Any feedback is welcome!

8bitmp3 · December 28, 2022, 9:13pm

You can see the complete solutions in folder 6 in the dedicated GitHub repository (in the 2022 folder): GitHub - galeone/tf-aoc.

Solving problem 6 allowed us to use a very powerful feature of tf.data.Dataset: interleave. In a few lines, this method allows us to define a complete, highly parallel, and efficient data transformation pipeline, that allows us to transform and group data gathered from different datasets. The expressive power of this method, moreover, allowed us to solve the problem in a very elegant way IMHO.

If you missed the article about the previous days’ solutions, here’s a handy list

Advent of Code 2022 in pure TensorFlow - Days 1 & 2.

Advent of Code 2022 in pure TensorFlow - Days 3 & 4.

Advent of Code 2022 in pure TensorFlow - Day 5

@pgaleone

Krish_Yadav · January 2, 2023, 4:03am

Hey I have been following your series for a while now, and I really appreciate it, as it brings out unheard and less used abilities of tensorflow.

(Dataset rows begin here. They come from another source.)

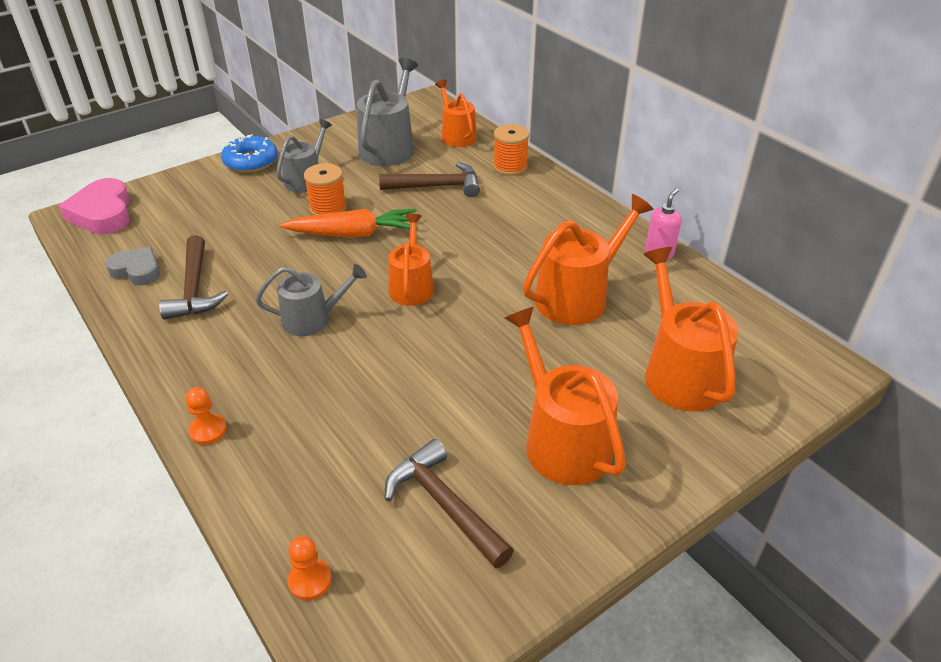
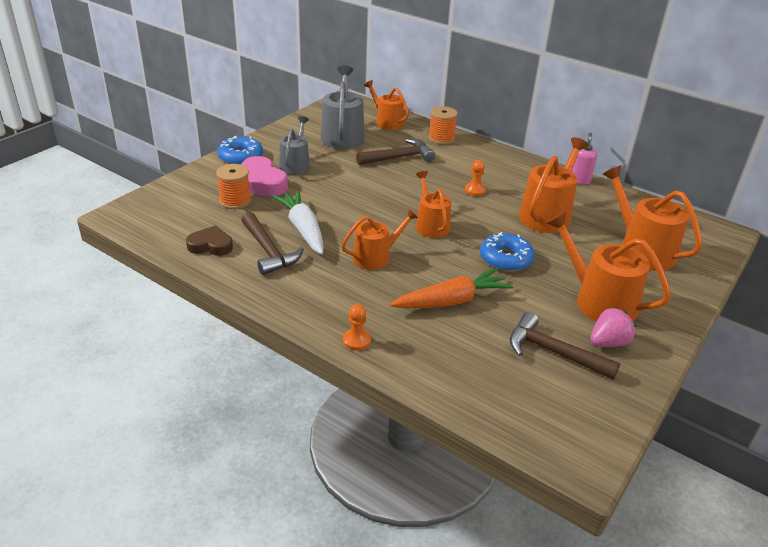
camera: 20 degrees left, 5 degrees down
(103, 213) = (146, 209): pink heart -> pink heart (260, 183)
(137, 270) = (211, 245): grey heart -> brown heart
(254, 266) = (303, 229): none -> white carrot
(310, 580) = (500, 414): orange pawn -> orange pawn (475, 190)
(312, 319) = (376, 257): grey watering can -> orange watering can
(328, 208) = (328, 182): orange spool -> orange spool (235, 201)
(354, 234) = (362, 197): orange carrot -> orange carrot (452, 301)
(476, 352) = (506, 259): none -> blue donut
(531, 508) = (608, 342): none -> pink strawberry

pgaleone · January 2, 2023, 9:04am

Thank you for the feedback! FYI I’m going on with the articles and the puzzles

Atia · January 2, 2023, 8:24pm

I see that you use a scan() method for your dataset processing in day 1. Care to throw more light on how it functions? I looked it up on the documentation but it was not explicitly clear and lacked enough examples to make sense of it.

pgaleone · January 3, 2023, 11:36am

The scan method is neat. It allows you to iterate over the elements of a dataset and at the same time carry over a state.

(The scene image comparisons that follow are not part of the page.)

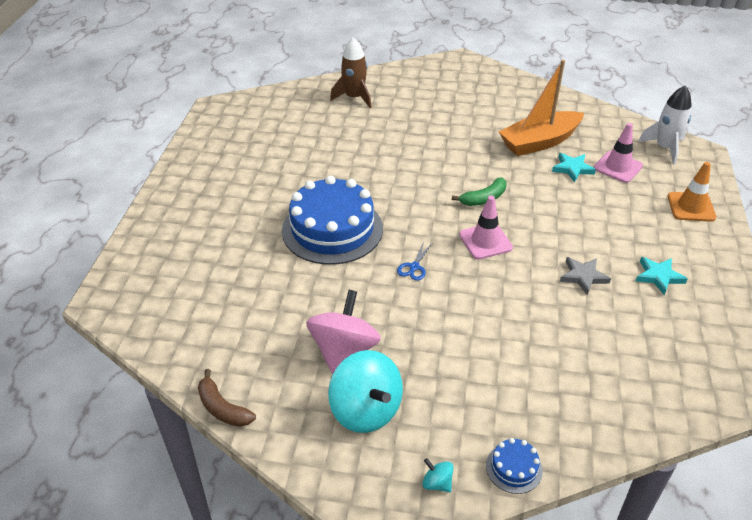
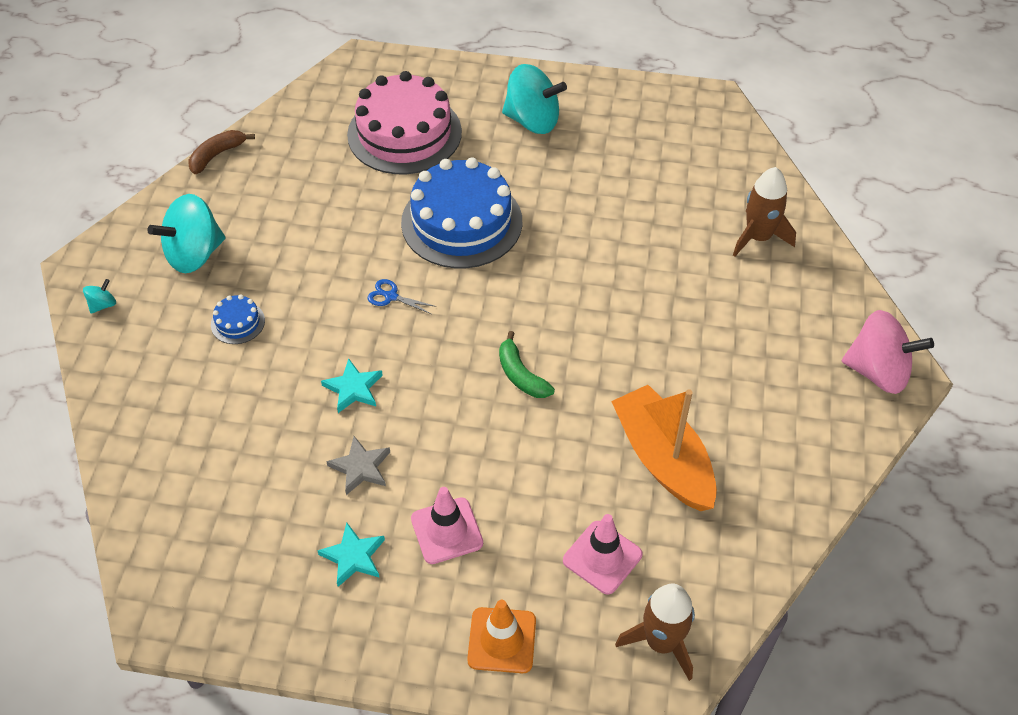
camera: 90 degrees right, 10 degrees up
(218, 266) = (404, 133): none -> pink cake
(219, 191) = (532, 121): none -> turquoise spinning top
(344, 351) = (271, 236): pink spinning top -> pink spinning top (878, 371)
(485, 241) = (433, 369): pink traffic cone -> pink traffic cone (447, 531)
(514, 468) = (104, 364): blue cake -> blue cake (238, 322)
(572, 168) = (595, 493): turquoise star -> turquoise star (353, 388)
(665, 148) = (661, 642): white rocket -> brown rocket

Just think about a simple dataset that produces the values 1, 2, 3, 4, 5.

With the map function, you can loop over every single element of this dataset and apply a transformation.

dataset.map(lambda x: x*2) # 2, 4, 6, 8, 10

With scan instead, you can carry over some information from the previous iterations.

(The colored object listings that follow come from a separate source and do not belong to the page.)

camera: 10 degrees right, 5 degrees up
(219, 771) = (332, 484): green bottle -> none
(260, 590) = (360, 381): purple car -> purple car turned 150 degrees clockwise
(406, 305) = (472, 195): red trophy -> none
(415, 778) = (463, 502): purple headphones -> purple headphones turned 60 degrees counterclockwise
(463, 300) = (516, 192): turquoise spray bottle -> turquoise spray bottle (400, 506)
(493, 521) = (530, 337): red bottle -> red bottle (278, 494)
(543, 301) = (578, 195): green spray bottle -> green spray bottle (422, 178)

So, for example, if you want to sum up the previous element, you can use the scan method.

initial_state = tf.constant(0)

def scan_fun(old_state, input_element):
    new_state = input_element
    output_element = input_element + old_state
    return new_state, output_element

dataset.scan(initial_state, scan_func) # 1 +0 , 2 + 1, 3 + 2, ...

So you carry over the next iteration, the old_state, and every time you iterate over a new input_element you can generate a new new_state (that becomes the old_state input for the next iteration), and produce (as output) the output_element.

I used scan in several solutions (which is super helpful), I suggest you read all the articles and search inside the code how I used it. I hope it’s helpful for you to understand a little bit more about how to use this great feature.

Atia · January 3, 2023, 5:58pm

This was very helpful. Thank you